China's completed space mission "will help to mobilize its people to rally around the Communist Party and work harder for the future of the country."

The Shenzhou 6 capsule with astronauts Fei Junlong and Nie Haisheng aboard landed by parachute at 4:32 a.m. local time in China's northern grasslands, a flight meant to boost Beijing's global stature and domestic support for its rulers.
Crews rushed to the site in helicopters and off-road vehicles. State television showed the astronauts climbing out of their kettle-shaped capsule with the help of two technicians and clambering down a ladder in the pre-dawn darkness.
They smiled, waved to the cheering ground crew, accepted bouquets of flowers and sat in metal chairs beside the capsule.
"I want to thank the people for their love and care. Thank you very much," Fei said.

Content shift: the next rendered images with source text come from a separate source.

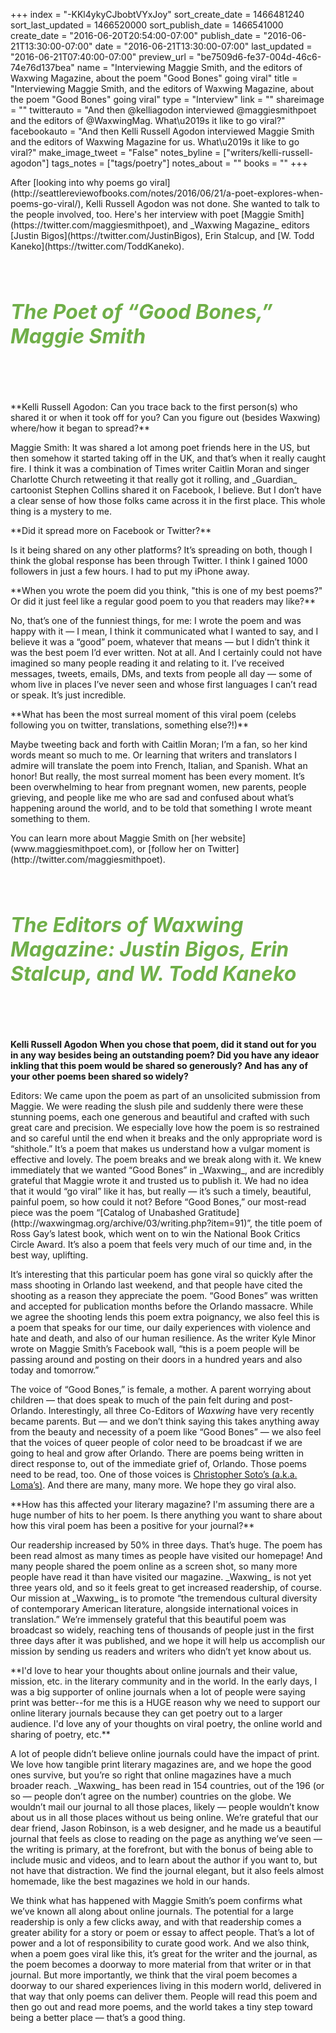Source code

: +++
index = "-KKl4ykyCJbobtVYxJoy"
sort_create_date = 1466481240
sort_last_updated = 1466520000
sort_publish_date = 1466541000
create_date = "2016-06-20T20:54:00-07:00"
publish_date = "2016-06-21T13:30:00-07:00"
date = "2016-06-21T13:30:00-07:00"
last_updated = "2016-06-21T07:40:00-07:00"
preview_url = "be7509d6-fe37-004d-46c6-74e76d137bea"
name = "Interviewing Maggie Smith, and the editors of Waxwing Magazine, about the poem \"Good Bones\" going viral"
title = "Interviewing Maggie Smith, and the editors of Waxwing Magazine, about the poem \"Good Bones\" going viral"
type = "Interview"
link = ""
shareimage = ""
twitterauto = "And then @kelliagodon interviewed @maggiesmithpoet and the editors of @WaxwingMag. What\u2019s it like to go viral?"
facebookauto = "And then Kelli Russell Agodon interviewed Maggie Smith and the editors of Waxwing Magazine for us. What\u2019s it like to go viral?"
make_image_tweet = "False"
notes_byline = ["writers/kelli-russell-agodon"]
tags_notes = ["tags/poetry"]
notes_about = ""
books = ""
+++
<p class="intro">After [looking into why poems go viral](http://seattlereviewofbooks.com/notes/2016/06/21/a-poet-explores-when-poems-go-viral/), Kelli Russell Agodon was not done. She wanted to talk to the people involved, too. Here's her interview with poet [Maggie Smith](https://twitter.com/maggiesmithpoet), and _Waxwing Magazine_ editors [Justin Bigos](https://twitter.com/JustinBigos), Erin Stalcup, and [W. Todd Kaneko](https://twitter.com/ToddKaneko).</p>

<h5 style="color:#70AF49; font-size:32px; padding:1em 0;">The Poet of “Good Bones,” Maggie Smith</h5>

<p class="noindent">**Kelli Russell Agodon: Can you trace back to the first person(s) who shared it or when it took off for you? Can you figure out (besides Waxwing) where/how it began to spread?**</p> 

<p class="noindent">Maggie Smith: It was shared a lot among poet friends here in the US, but then somehow it started taking off in the UK, and that’s when it really caught fire. I think it was a combination of Times writer Caitlin Moran and singer Charlotte Church retweeting it that really got it rolling, and _Guardian_ cartoonist Stephen Collins shared it on Facebook, I believe. But I don’t have a clear sense of how those folks came across it in the first place. This whole thing is a mystery to me.</p> 

<p class="noindent">**Did it spread more on Facebook or Twitter?**</p> 

<p class="noindent">Is it being shared on any other platforms? It’s spreading on both, though I think the global response has been through Twitter. I think I gained 1000 followers in just a few hours. I had to put my iPhone away.</p> 

<p class="noindent">**When you wrote the poem did you think, "this is one of my best poems?" Or did it just feel like a regular good poem to you that readers may like?** </p>

<p class="noindent">No, that’s one of the funniest things, for me: I wrote the poem and was happy with it &mdash; I mean, I think it communicated what I wanted to say, and I believe it was a “good” poem, whatever that means &mdash; but I didn’t think it was the best poem I’d ever written. Not at all. And I certainly could not have imagined so many people reading it and relating to it. I’ve received messages, tweets, emails, DMs, and texts from people all day &mdash; some of whom live in places I’ve never seen and whose first languages I can’t read or speak. It’s just incredible.</p> 

<p class="noindent">**What has been the most surreal moment of this viral poem (celebs following you on twitter, translations, something else?!)**</p> 

<p class="noindent">Maybe tweeting back and forth with Caitlin Moran; I’m a fan, so her kind words meant so much to me. Or learning that writers and translators I admire will translate the poem into French, Italian, and Spanish. What an honor! But really, the most surreal moment has been every moment. It’s been overwhelming to hear from pregnant women, new parents, people grieving, and people like me who are sad and confused about what’s happening around the world, and to be told that something I wrote meant something to them.</p>

<p class="footer">You can learn more about Maggie Smith on [her website](www.maggiesmithpoet.com), or [follow her on Twitter](http://twitter.com/maggiesmithpoet).</p>

<div class="break"></div>

<h5 style="color:#70AF49; font-size:32px; padding:1em 0;">The Editors of Waxwing Magazine: Justin Bigos, Erin Stalcup, and W. Todd Kaneko</h5>

**Kelli Russell Agodon When you chose that poem, did it stand out for you in any way besides being an outstanding poem? Did you have any ideaor inkling that this poem would be shared so generously? And has any of your other poems been shared so widely?**</p>

<p class="noindent">Editors: We came upon the poem as part of an unsolicited submission from Maggie. We were reading the slush pile and suddenly there were these stunning poems, each one generous and beautiful and crafted with such great care and precision. We especially love how the poem is so restrained and so careful until the end when it breaks and the only appropriate word is “shithole.” It’s a poem that makes us understand how a vulgar moment is effective and lovely. The poem breaks and we break along with it. We knew immediately that we wanted “Good Bones” in _Waxwing_, and are incredibly grateful that Maggie wrote it and trusted us to publish it. We had no idea that it would “go viral” like it has, but really &mdash; it’s such a timely, beautiful, painful poem, so how could it not? Before “Good Bones,” our most-read piece was the poem “[Catalog of Unabashed Gratitude](http://waxwingmag.org/archive/03/writing.php?item=91)”, the title poem of Ross Gay’s latest book, which went on to win the National Book Critics Circle Award. It’s also a poem that feels very much of our time and, in the best way, uplifting.</p>

It’s interesting that this particular poem has gone viral so quickly after the mass shooting in Orlando last weekend, and that people have cited the shooting as a reason they appreciate the poem. “Good Bones” was written and accepted for publication months before the Orlando massacre. While we agree the shooting lends this poem extra poignancy, we also feel this is a poem that speaks for our time, our daily experiences with violence and hate and death, and also of our human resilience. As the writer Kyle Minor wrote on Maggie Smith’s Facebook wall, “this is a poem people will be passing around and posting on their doors in a hundred years and also today and tomorrow.”

The voice of “Good Bones,” is female, a mother. A parent worrying about children &mdash; that does speak to much of the pain felt during and post-Orlando. Interestingly, all three Co-Editors of _Waxwing_ have very recently became parents. But &mdash; and we don’t think saying this takes anything away from the beauty and necessity of a poem like “Good Bones” &mdash; we also feel that the voices of queer people of color need to be broadcast if we are going to heal and grow after Orlando. There are poems being written in direct response to, out of the immediate grief of, Orlando. Those poems need to be read, too. One of those voices is [Christopher Soto’s (a.k.a. Loma’s)](http://lithub.com/all-the-dead-boys-look-like-me/). And there are many, many more. We hope they go viral also.

<p class="noindent">**How has this affected your literary magazine? I'm assuming there are a huge number of hits to her poem. Is there anything you want to share about how this viral poem has been a positive for your journal?**</p>

<p class="noindent">Our readership increased by 50% in three days. That’s huge. The poem has been read almost as many times as people have visited our homepage! And many people shared the poem online as a screen shot, so many more people have read it than have visited our magazine. _Waxwing_ is not yet three years old, and so it feels great to get increased readership, of course. Our mission at _Waxwing_ is to promote “the tremendous cultural diversity of contemporary American literature, alongside international voices in translation.” We’re immensely grateful that this beautiful poem was broadcast so widely, reaching tens of thousands of people just in the first three days after it was published, and we hope it will help us accomplish our mission by sending us readers and writers who didn’t yet know about us.</p>  

<p class="noindent">**I'd love to hear your thoughts about online journals and their value, mission, etc. in the literary community and in the world. In the early days, I was a big supporter of online journals when a lot of people were saying print was better--for me this is a HUGE reason why we need to support our online literary journals because they can get poetry out to a larger audience. I'd love any of your thoughts on viral poetry, the online world and sharing of poetry, etc.**</p>

<p class="noindent">A lot of people didn’t believe online journals could have the impact of print. We love how tangible print literary magazines are, and we hope the good ones survive, but you’re so right that online magazines have a much broader reach. _Waxwing_ has been read in 154 countries, out of the 196 (or so &mdash; people don’t agree on the number) countries on the globe. We wouldn’t mail our journal to all those places, likely &mdash; people wouldn’t know about us in all those places without us being online. We’re grateful that our dear friend, Jason Robinson, is a web designer, and he made us a beautiful journal that feels as close to reading on the page as anything we’ve seen &mdash; the writing is primary, at the forefront, but with the bonus of being able to include music and videos, and to learn about the author if you want to, but not have that distraction. We find the journal elegant, but it also feels almost homemade, like the best magazines we hold in our hands.</p>  

We think what has happened with Maggie Smith’s poem confirms what we’ve known all along about online journals. The potential for a large readership is only a few clicks away, and with that readership comes a greater ability for a story or poem or essay to affect people. That’s a lot of power and a lot of responsibility to curate good work. And we also think, when a poem goes viral like this, it’s great for the writer and the journal, as the poem becomes a doorway to more material from that writer or in that journal. But more importantly, we think that the viral poem becomes a doorway to our shared experiences living in this modern world, delivered in that way that only poems can deliver them. People will read this poem and then go out and read more poems, and the world takes a tiny step toward being a better place &mdash; that’s a good thing.

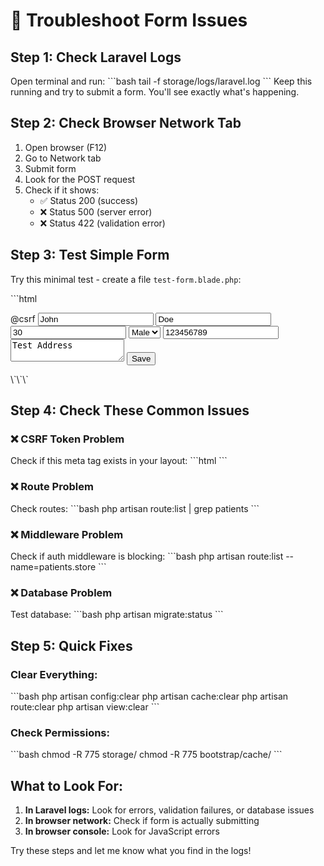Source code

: # 🔧 Troubleshoot Form Issues

## Step 1: Check Laravel Logs
Open terminal and run:
\`\`\`bash
tail -f storage/logs/laravel.log
\`\`\`
Keep this running and try to submit a form. You'll see exactly what's happening.

## Step 2: Check Browser Network Tab
1. Open browser (F12)
2. Go to Network tab
3. Submit form
4. Look for the POST request
5. Check if it shows:
   - ✅ Status 200 (success)
   - ❌ Status 500 (server error)
   - ❌ Status 422 (validation error)

## Step 3: Test Simple Form
Try this minimal test - create a file `test-form.blade.php`:

\`\`\`html
<!DOCTYPE html>
<html>
<head>
    <meta name="csrf-token" content="{{ csrf_token() }}">
</head>
<body>
    <form action="{{ route('patients.store') }}" method="POST">
        @csrf
        <input type="text" name="first_name" value="John" required>
        <input type="text" name="last_name" value="Doe" required>
        <input type="number" name="age" value="30" required>
        <select name="gender" required>
            <option value="male">Male</option>
        </select>
        <input type="text" name="contact" value="123456789" required>
        <textarea name="address" required>Test Address</textarea>
        <button type="submit">Save</button>
    </form>
</body>
</html>
\`\`\`

## Step 4: Check These Common Issues

### ❌ **CSRF Token Problem**
Check if this meta tag exists in your layout:
\`\`\`html
<meta name="csrf-token" content="{{ csrf_token() }}">
\`\`\`

### ❌ **Route Problem**
Check routes:
\`\`\`bash
php artisan route:list | grep patients
\`\`\`

### ❌ **Middleware Problem**
Check if auth middleware is blocking:
\`\`\`bash
php artisan route:list --name=patients.store
\`\`\`

### ❌ **Database Problem**
Test database:
\`\`\`bash
php artisan migrate:status
\`\`\`

## Step 5: Quick Fixes

### Clear Everything:
\`\`\`bash
php artisan config:clear
php artisan cache:clear
php artisan route:clear
php artisan view:clear
\`\`\`

### Check Permissions:
\`\`\`bash
chmod -R 775 storage/
chmod -R 775 bootstrap/cache/
\`\`\`

## What to Look For:

1. **In Laravel logs:** Look for errors, validation failures, or database issues
2. **In browser network:** Check if form is actually submitting
3. **In browser console:** Look for JavaScript errors

Try these steps and let me know what you find in the logs!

Tang Xiangming, director of the China Manned Space Engineering Office, told a news conference that the next step for China's space program was to develop the ability for astronauts to work outside their capsule and to dock with other craft.
"Our estimate is that around 2007 we will be able to achieve extravehicular activity by our astronauts and they will walk in space," Tang said. He said the program also might recruit women in its next group of astronaut candidates.
Fei and Nie blasted off Wednesday from a base in China's desert northwest, almost exactly two years after the first Chinese manned space flight made this only the third country to send a human into orbit on its own, after Russia and the United States.